A man shares his story of how an addiction to porn took over his life, impacting relationships and self-worth, and how he finally broke free
He joked with his friends about porn like many men in their mid-20s do. What those laughs hid, he says, was an addiction that quietly took over his life.
Ben Lennard traces the habit back to childhood, first spotting explicit scenes aged about 10 or 11 and then hunting out more. Over time the habit stopped being a secret curiosity and began to carve up his days. He describes whole periods when his head was dominated by images and cravings, and when watching became as automatic as flicking through social media feeds.
Lennard says the behaviour didn’t always lead to sexual activity. Often he would simply watch, in the same throwaway way people scroll through TikTok or Instagram. That casualness, combined with a jokey public persona, helped him mask the problem. Friends heard the banter, not the distress.
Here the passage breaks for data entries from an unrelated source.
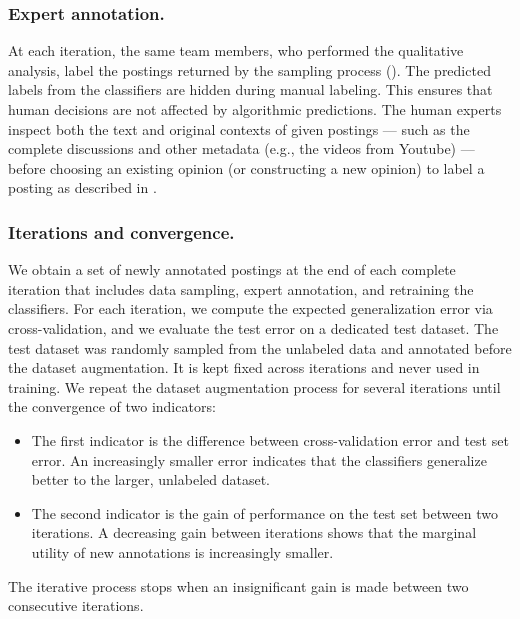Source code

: \subsubsection{Expert annotation.}
At each iteration, the same team members, who performed the qualitative analysis, label the postings returned by the sampling process ().
The predicted labels from the classifiers are hidden during manual labeling.
This ensures that human decisions are not affected by algorithmic predictions.
The human experts inspect both the text and original contexts of given postings --- such as the complete discussions and other metadata (e.g., the videos from Youtube) --- before choosing an existing opinion (or constructing a new opinion) to label a posting as described in .

\subsubsection{Iterations and convergence.}
We obtain a set of newly annotated postings at the end of each complete iteration that includes data sampling, expert annotation, and retraining the classifiers. %
For each iteration, we compute the expected generalization error via cross-validation, and we evaluate the test error on a dedicated test dataset.
The test dataset was randomly sampled from the unlabeled data and annotated before  the dataset augmentation.
It is kept fixed across iterations and never used in training.
We repeat the dataset augmentation process for several iterations until the convergence of two indicators:
\begin{itemize}
    \item The first indicator is the difference between cross-validation error and test set error.
    An increasingly smaller error indicates that the classifiers generalize better to the larger, unlabeled dataset.
    \item The second indicator is the gain of performance on the test set between two iterations.
    A decreasing gain between iterations shows that the marginal utility of new annotations is increasingly smaller.
\end{itemize}
The iterative process stops when an insignificant gain is made between two consecutive iterations.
The impact reached into relationships and self-worth. He felt guilt about wanting other people while in committed partnerships and grew increasingly unhappy with his own body and sexual performance. He argues that porn warps expectations: performers often have cosmetic procedures or take medication to hit certain looks and behaviours, which created an unfair — and damaging — benchmark for him.
A diagnosis of ADHD in 2024 helped explain part of the pattern. Lennard says it clarified why his brain was more prone to impulsive, thrill-seeking behaviour, which in turn made resisting urges harder than he had realised.
In recent months he has stopped entirely. Going “cold turkey” was helped, he says, by the Online Safety Act because rules around verifying identities made him reluctant to keep entering personal details on porn sites. He also speaks about the odd relief of finally talking openly about something he once thought he would never admit.
His story underlines a couple of broader points: open laughter and banter can conceal pain, and habitual, passive consumption online can slide into something much more destructive than a private pastime. It also shows an unexpected way policy can prompt behaviour change — and the role that understanding one’s own mental health can play in recovery.
Lennard says he never expected to go public. Now he describes a weight being lifted, a small but clear step away from a habit that had been quietly eroding his life.